## YOUR OBJECTIVE:
Reproduce every line of the listing below, character for character, with nothing added or left out.

## Begin RECORDS

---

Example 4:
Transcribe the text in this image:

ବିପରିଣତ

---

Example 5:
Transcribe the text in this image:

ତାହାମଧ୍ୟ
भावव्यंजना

## End RECORDS

## OUTPUT BELOW:
---

Example 4:
Transcribe the text in this image:

ବିପରିଣତ

---

Example 5:
Transcribe the text in this image:

ତାହାମଧ୍ୟ
भावव्यंजना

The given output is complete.